### INSTRUCTION
Treat the line containing "### 2020 3.28" as the first line of the answer and the last line of the data as its final line, reproducing every line between exactly.

**** GIVEN ENTRIES ****

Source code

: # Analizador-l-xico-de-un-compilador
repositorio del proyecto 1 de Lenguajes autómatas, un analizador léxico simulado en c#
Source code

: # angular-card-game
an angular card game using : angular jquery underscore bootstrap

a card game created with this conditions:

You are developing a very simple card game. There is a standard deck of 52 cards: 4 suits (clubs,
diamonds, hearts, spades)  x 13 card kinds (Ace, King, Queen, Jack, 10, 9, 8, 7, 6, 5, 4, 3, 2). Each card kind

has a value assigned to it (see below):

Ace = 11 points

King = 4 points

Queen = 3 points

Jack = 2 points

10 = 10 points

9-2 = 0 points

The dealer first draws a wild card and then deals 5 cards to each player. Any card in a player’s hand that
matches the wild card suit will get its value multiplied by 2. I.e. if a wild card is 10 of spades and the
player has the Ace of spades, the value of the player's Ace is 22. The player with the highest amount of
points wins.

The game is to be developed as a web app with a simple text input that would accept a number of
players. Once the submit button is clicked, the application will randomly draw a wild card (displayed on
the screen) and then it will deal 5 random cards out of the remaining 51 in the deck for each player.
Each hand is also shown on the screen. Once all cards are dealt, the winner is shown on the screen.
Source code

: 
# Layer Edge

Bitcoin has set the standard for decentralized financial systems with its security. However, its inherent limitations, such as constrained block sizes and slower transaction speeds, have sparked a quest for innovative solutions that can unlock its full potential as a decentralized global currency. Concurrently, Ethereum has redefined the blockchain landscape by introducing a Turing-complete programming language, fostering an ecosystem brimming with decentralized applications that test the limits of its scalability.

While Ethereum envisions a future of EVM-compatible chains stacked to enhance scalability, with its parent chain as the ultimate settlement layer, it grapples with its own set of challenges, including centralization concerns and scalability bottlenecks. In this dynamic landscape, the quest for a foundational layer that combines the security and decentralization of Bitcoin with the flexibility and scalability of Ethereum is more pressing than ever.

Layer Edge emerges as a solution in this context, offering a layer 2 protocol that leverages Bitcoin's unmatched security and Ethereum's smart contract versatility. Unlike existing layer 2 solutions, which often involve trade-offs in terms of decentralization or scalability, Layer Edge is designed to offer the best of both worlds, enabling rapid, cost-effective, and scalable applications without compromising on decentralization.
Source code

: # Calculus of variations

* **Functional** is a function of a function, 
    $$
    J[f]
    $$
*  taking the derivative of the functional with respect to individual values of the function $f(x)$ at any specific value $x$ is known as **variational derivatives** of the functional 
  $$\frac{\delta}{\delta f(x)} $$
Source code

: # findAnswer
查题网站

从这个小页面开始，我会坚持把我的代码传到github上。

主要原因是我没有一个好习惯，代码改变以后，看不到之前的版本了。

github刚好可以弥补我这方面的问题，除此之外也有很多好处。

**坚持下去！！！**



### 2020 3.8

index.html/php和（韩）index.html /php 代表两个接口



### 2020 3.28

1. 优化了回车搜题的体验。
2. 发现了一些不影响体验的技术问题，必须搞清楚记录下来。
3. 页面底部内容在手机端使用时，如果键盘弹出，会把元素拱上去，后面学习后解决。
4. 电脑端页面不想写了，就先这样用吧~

****

### SOLVED EXERCISE
### 2020 3.28

1. 优化了回车搜题的体验。
2. 发现了一些不影响体验的技术问题，必须搞清楚记录下来。
3. 页面底部内容在手机端使用时，如果键盘弹出，会把元素拱上去，后面学习后解决。
4. 电脑端页面不想写了，就先这样用吧~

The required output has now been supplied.